* Source document *
>> START

Luke Honor Guard members march into the Fourth Annual Commemoration Day for the Tuskegee Airmen March 23, 2017, at Luke Air Force Base, Ariz. (U.S. Air Force photo by Airman 1st Class Caleb Worpel)
September 23, 2020

George Washington Biggs, a member of the famous all-black Tuskegee Airmen, passed away on Saturday, Sept. 19, 2020.

The Arizona Republic reported Biggs joined the U.S. Army Air Corps, the predecessor of the U.S. Air Force, in 1943 after turning 18 and learned to fly and maintain aircraft and eventually fly in combat with the Tuskegee Airmen. Biggs went on to serve in World War II, The Korean War and the Vietnam War.

According to his daughter, Rose Biggs-Dickerson, Biggs attempted to join the military two years earlier in 1941 when he was just 16, but was denied. She said Biggs persisted in his efforts to join the military and requested a position that would allow him to see combat rather than serving in a support role.

Biggs-Dickerson told the Arizona Republic that her father never saw himself as a hero, but as a soldier with a sense of duty to his orders.

“He was very humble,” she said. “He did not want to be considered a hero because — in the air — they did what they were supposed to do. So there was no heroism in what they did when they served.”

>> END

* Requirements *
(1) According to the article on George Washington Biggs, in what year did he join the U.S. Army Air Corps?
(2) Write what comes next in the article on George Washington Biggs, starting after its final quotation.
The entries that come after the article on George Washington Biggs are unrelated material.

* Data excerpts *
>> START

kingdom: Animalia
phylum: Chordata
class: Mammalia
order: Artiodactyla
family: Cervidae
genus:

>> END

* Responses to the tasks *
(1) 1943

(2)
Despite their service, Biggs-Dickerson said her father and the Tuskegee Airmen he served with struggled with discrimination during the war and for years after.

Biggs-Dickerson said, “The airmen will tell you that they were made to be in the back of the ship and the soldiers from the — I don’t know if it was the German soldiers or the Japanese soldiers — had more rights than them and were allowed to be in certain parts (of the ship) where they were not allowed because they were African American.”

Biggs reportedly struggled to find work after World War II and chose instead to reenlist as a non-commissioned officer and then as an officer. Biggs was stationed at Davis-Monthan Air Force Base in Tucson, Ariz. in the 1950s as one of the first black officers. There, he participated in the effort to integrate minority service members.

Biggs continued to serve, flying B-47 and B-52 bombers in the Korean and Vietnam wars and earning numerous military honors.

According to Biggs-Dickerson, Biggs still faced discrimination despite his service and other pilots would say they didn’t want him as a navigator due to his skin color and would even ignore his warnings on occasions when they flew over enemy territory.

Biggs retired from the military in the 1970s. He went on to be recognized for his service in 2007 when he and other Tuskegee Airmen were awarded the Congressional Gold Medal — the highest civilian recognition given by Congress. At the time, then-President George W. Bush saluted the airmen.

“And it was the first time they had been saluted to. And these airmen were just touched,” Bigg’s-Dickerson said. “They were touched because they realized that they finally got the respect that they deserved.”

According to an obituary by Martinez Funeral Chapels in Nogales, Ariz., Biggs’ funeral is scheduled for Thursday, Sept. 24.

Biggs is survived by his wife, 10 children, 22 grandchildren, and 24 great-grandchildren.